I created each of these datasets with the thought of one day sharing them out with friends and family. However I think the way I’ve arranged and nested some things makes assigning permissions more difficult.

And the more I’ve read about the headaches of opening a NAS to the world, the less I think I’ll do it.

I’m not sure what I would do differently if I had to do it again.
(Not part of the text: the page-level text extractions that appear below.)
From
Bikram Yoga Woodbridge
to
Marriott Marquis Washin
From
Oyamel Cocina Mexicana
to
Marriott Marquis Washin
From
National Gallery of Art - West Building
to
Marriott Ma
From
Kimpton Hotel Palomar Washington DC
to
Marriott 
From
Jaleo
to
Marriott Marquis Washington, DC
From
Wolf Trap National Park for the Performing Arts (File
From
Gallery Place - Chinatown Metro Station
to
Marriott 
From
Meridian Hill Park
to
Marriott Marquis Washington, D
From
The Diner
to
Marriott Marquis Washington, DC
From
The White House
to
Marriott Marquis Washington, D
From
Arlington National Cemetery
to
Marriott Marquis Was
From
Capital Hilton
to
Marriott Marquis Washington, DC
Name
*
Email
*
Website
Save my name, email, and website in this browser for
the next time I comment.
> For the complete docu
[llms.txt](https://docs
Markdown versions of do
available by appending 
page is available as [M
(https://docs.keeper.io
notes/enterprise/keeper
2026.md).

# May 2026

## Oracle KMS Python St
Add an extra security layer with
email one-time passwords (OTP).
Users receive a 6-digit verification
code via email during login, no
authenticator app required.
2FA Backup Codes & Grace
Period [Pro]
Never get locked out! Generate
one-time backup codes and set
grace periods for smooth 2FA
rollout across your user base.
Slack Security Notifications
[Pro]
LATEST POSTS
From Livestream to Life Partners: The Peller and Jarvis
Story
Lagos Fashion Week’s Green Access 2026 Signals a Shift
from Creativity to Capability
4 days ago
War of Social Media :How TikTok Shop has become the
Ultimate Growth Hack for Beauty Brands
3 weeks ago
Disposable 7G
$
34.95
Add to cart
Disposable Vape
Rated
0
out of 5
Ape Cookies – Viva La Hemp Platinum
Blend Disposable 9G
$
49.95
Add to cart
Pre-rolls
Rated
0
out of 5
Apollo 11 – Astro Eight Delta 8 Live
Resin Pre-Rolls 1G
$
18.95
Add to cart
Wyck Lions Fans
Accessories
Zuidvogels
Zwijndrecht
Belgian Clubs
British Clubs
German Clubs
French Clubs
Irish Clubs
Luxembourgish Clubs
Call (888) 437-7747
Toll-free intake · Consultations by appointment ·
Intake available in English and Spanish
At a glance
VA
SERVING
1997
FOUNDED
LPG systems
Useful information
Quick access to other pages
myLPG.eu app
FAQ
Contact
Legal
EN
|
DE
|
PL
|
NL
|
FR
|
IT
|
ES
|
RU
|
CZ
I like having granular datasets for each of my library types because I can choose when how and where they get backed up (if at all).

If anyone wants to give their 2 cents on a dataset makeover, I’m all ears.

1 Like

I hear you re: opening TrueNAS up to other users ‘outside’. If you want to make a share available over the internet to family or friends, there are a lot of things you have to do to create the necessary protections to ensure only those people can get to it.
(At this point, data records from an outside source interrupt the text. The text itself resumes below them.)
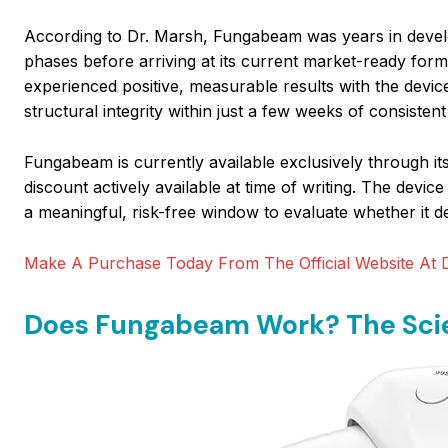
According to Dr. Marsh, Fungabeam was years in develo
phases before arriving at its current market-ready for
experienced positive, measurable results with the device
structural integrity within just a few weeks of consistent
Fungabeam is currently available exclusively through its 
discount actively available at time of writing. The dev
a meaningful, risk-free window to evaluate whether it del
Make A Purchase Today From The Official Website At D
Does Fungabeam Work? The Scie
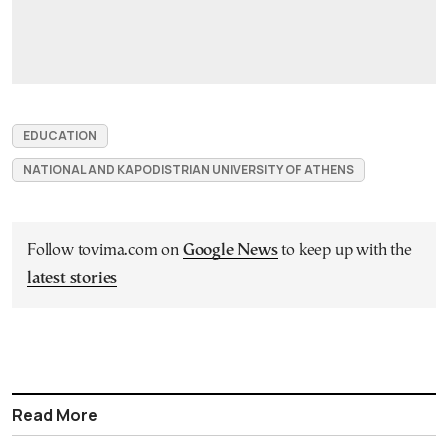
EDUCATION
NATIONAL AND KAPODISTRIAN UNIVERSITY OF ATHENS
Follow tovima.com on
Google News
to keep up with the
latest stories
Read More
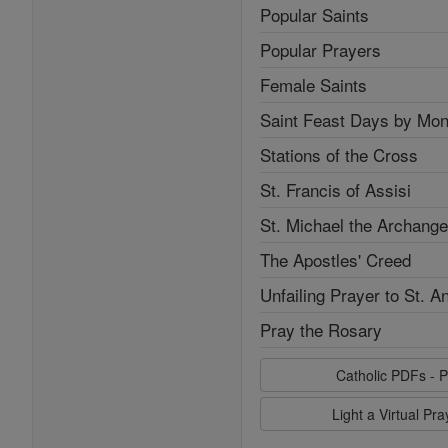
Popular Saints
Popular Prayers
Female Saints
Saint Feast Days by Mon
Stations of the Cross
St. Francis of Assisi
St. Michael the Archange
The Apostles' Creed
Unfailing Prayer to St. A
Pray the Rosary
Catholic PDFs - P
Light a Virtual Pr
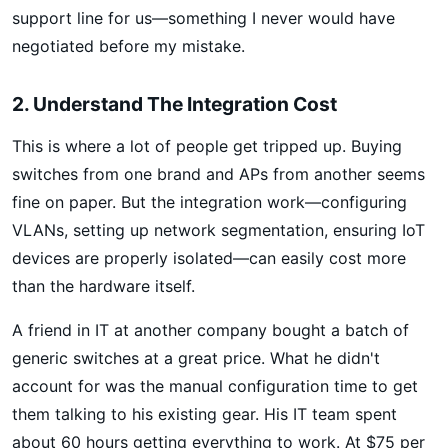
support line for us—something I never would have
negotiated before my mistake.
2. Understand The Integration Cost
This is where a lot of people get tripped up. Buying
switches from one brand and APs from another seems
fine on paper. But the integration work—configuring
VLANs, setting up network segmentation, ensuring IoT
devices are properly isolated—can easily cost more
than the hardware itself.
A friend in IT at another company bought a batch of
generic switches at a great price. What he didn't
account for was the manual configuration time to get
them talking to his existing gear. His IT team spent
about 60 hours getting everything to work. At $75 per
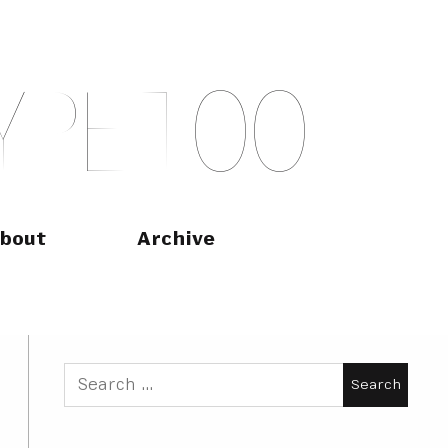
Y
P
E
T
O
O
bout
Archive
Search
for:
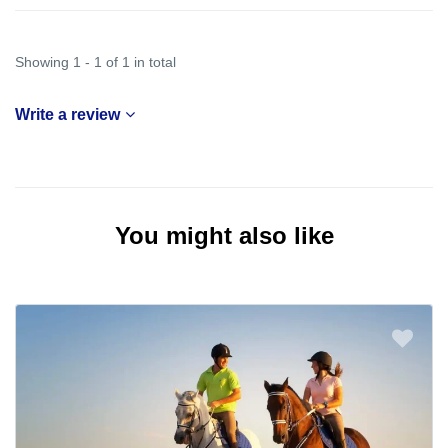
Showing 1 - 1 of 1 in total
Write a review
You might also like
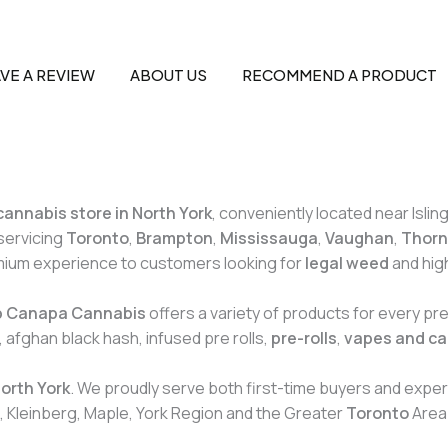
VE A REVIEW
ABOUT US
RECOMMEND A PRODUCT
cannabis store in North York
, conveniently located near Islin
servicing
Toronto
,
Brampton
,
Mississauga
,
Vaughan
,
Thornh
emium experience to customers looking for
legal weed
and hig
b Canapa Cannabis
offers a variety of products for every p
 afghan black hash, infused pre rolls,
pre-rolls
,
vapes and ca
North York
. We proudly serve both first-time buyers and expe
, Kleinberg, Maple, York Region and the Greater
Toronto
Area 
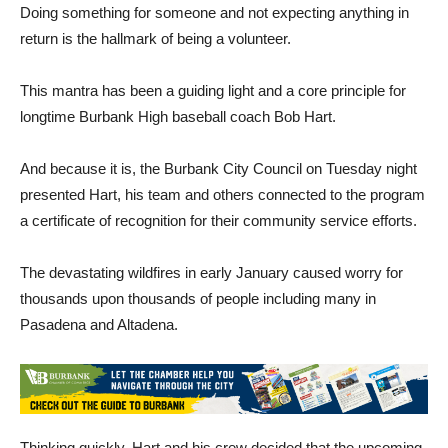
Doing something for someone and not expecting anything in
return is the hallmark of being a volunteer.
This mantra has been a guiding light and a core principle for
longtime Burbank High baseball coach Bob Hart.
And because it is, the Burbank City Council on Tuesday night
presented Hart, his team and others connected to the program
a certificate of recognition for their community service efforts.
The devastating wildfires in early January caused worry for
thousands upon thousands of people including many in
Pasadena and Altadena.
Thinking quickly, Hart and his crew decided that the upcoming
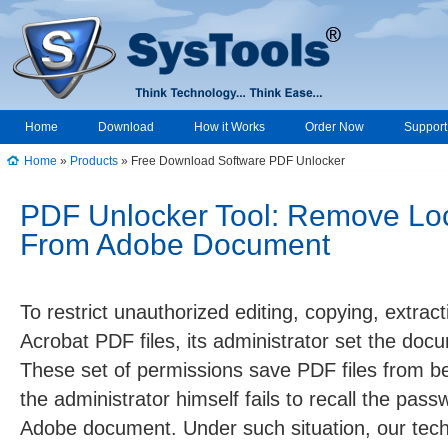
Home
Download
How it Works
Order Now
Support
Home
»
Products
» Free Download Software PDF Unlocker
↑
PDF Unlocker Tool: Remove Loc
From Adobe Document
To restrict unauthorized editing, copying, extrac
Acrobat PDF files, its administrator set the do
These set of permissions save PDF files from bein
the administrator himself fails to recall the pas
Adobe document. Under such situation, our tec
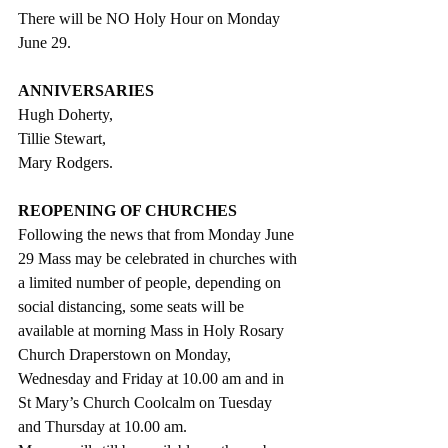
There will be NO Holy Hour on Monday 
June 29. 
ANNIVERSARIES
Hugh Doherty,
Tillie Stewart,
Mary Rodgers.
REOPENING OF CHURCHES
Following the news that from Monday June 
29 Mass may be celebrated in churches with 
a limited number of people, depending on 
social distancing, some seats will be 
available at morning Mass in Holy Rosary 
Church Draperstown on Monday, 
Wednesday and Friday at 10.00 am and in 
St Mary’s Church Coolcalm on Tuesday 
and Thursday at 10.00 am.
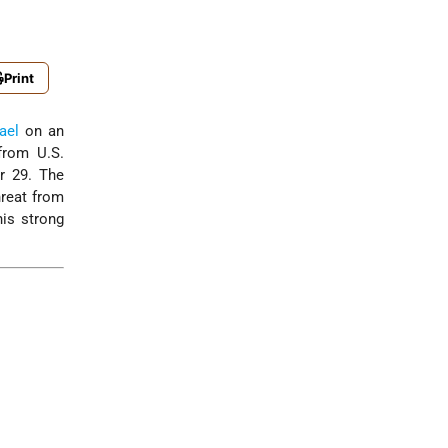
Print
rael
on an
from U.S.
r 29. The
hreat from
his strong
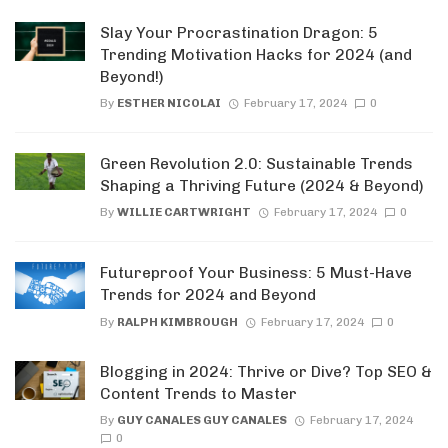
Slay Your Procrastination Dragon: 5
Trending Motivation Hacks for 2024 (and
Beyond!)
By
ESTHER NICOLAI
February 17, 2024
0
Green Revolution 2.0: Sustainable Trends
Shaping a Thriving Future (2024 & Beyond)
By
WILLIE CARTWRIGHT
February 17, 2024
0
Futureproof Your Business: 5 Must-Have
Trends for 2024 and Beyond
By
RALPH KIMBROUGH
February 17, 2024
0
Blogging in 2024: Thrive or Dive? Top SEO &
Content Trends to Master
By
GUY CANALES GUY CANALES
February 17, 2024
0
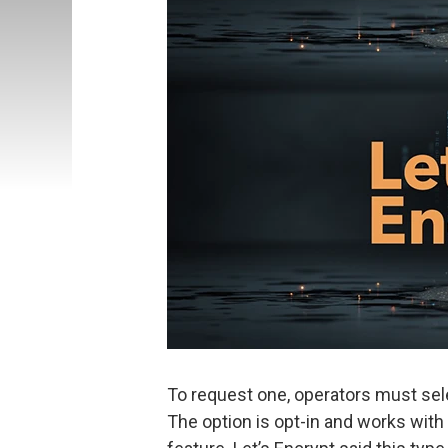
To request one, operators must selec
The option is opt-in and works with c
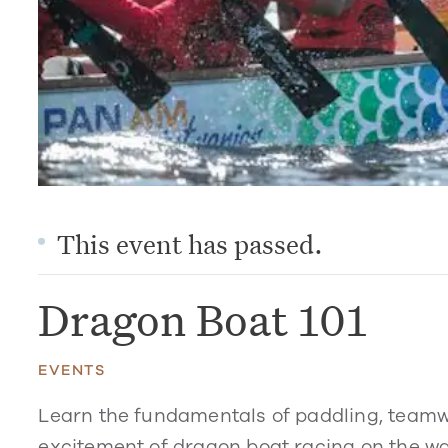
This event has passed.
Dragon Boat 101
EVENTS
Learn the fundamentals of paddling, teamw
excitement of dragon boat racing on the wa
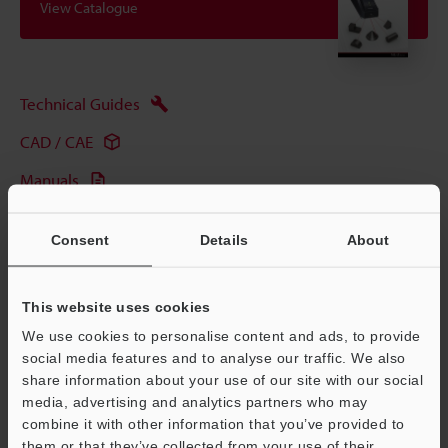
View Catalogue
Technical Guides
CAD / CAE
Manuals
Software
Consent
Details
About
Ask an Expert
Experience Demo / Test
This website uses cookies
Free Trial Unit
We use cookies to personalise content and ads, to provide
social media features and to analyse our traffic. We also
Industrial Laser Marking Systems / Laser Markers
share information about your use of our site with our social
media, advertising and analytics partners who may
combine it with other information that you’ve provided to
them or that they’ve collected from your use of their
I had a similar idea: create a temp dataset that is like an ‘Inbox’ for all unsorted files or files you haven’t yet decided the final resting place for.

i call it controlled chaos lol…just 3 main pools,

one is a main storage with mainly smb shares/iso/extra storage/and now VMs, (4x4tb hdd raidz1)…
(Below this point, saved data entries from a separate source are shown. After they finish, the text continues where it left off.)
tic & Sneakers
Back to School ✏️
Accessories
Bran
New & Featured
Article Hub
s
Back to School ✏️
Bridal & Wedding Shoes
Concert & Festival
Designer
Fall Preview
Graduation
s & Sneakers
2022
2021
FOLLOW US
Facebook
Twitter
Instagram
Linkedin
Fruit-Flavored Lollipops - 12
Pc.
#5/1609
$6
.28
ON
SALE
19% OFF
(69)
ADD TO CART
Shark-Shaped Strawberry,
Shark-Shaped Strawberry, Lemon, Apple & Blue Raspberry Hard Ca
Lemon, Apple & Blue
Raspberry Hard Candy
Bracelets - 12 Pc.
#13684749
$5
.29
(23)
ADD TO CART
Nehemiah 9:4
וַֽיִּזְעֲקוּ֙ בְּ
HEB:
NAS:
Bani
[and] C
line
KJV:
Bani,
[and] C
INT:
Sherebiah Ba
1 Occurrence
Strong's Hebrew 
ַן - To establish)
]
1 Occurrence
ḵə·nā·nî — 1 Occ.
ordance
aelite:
second is solely media storage for now movies/tv, (3x12tb hdd raidz1)…

and third is a 2tb nvme holding my jails/docker and plex app data and other data…

2 Likes

I have two datasets to keep it simple. One huge one for media and one for documents. Since the docs dataset is only using 1% of 3TB, that’s where my system dataset pool went. This has served me well for a few years now.

2 Likes

16 x 1.2TB 10K (2.5") internal as RAID10 - ONE dataset, NFS used for XCP-NG virtual disks.
12 x 6TB 7.2k (3.5") in a 3PAR SAS shelf as RAIDZ2 - ONE dataset, CIFS for media and VM backups.

1 Like

I have only a few datasets. I used to have more but realized that I was over complicating things. My datasets:

apps
home
jailmaker
shared

apps is where I create a new directory when I add a new stack to portainer
home is my truenas home directory (quite small)
jailmaker is for all of the data associated wth jailmaker and the jails I have (especially docker with its root filesystem)
shared is for all of the data I share internally and externally - media (music, photos, videos), and directories for home users who use the local share from their computers

1 Like

I actually think this is a good idea. These are obviously in their own separate category from photos (e.g. of family/friends/holidays/etc.)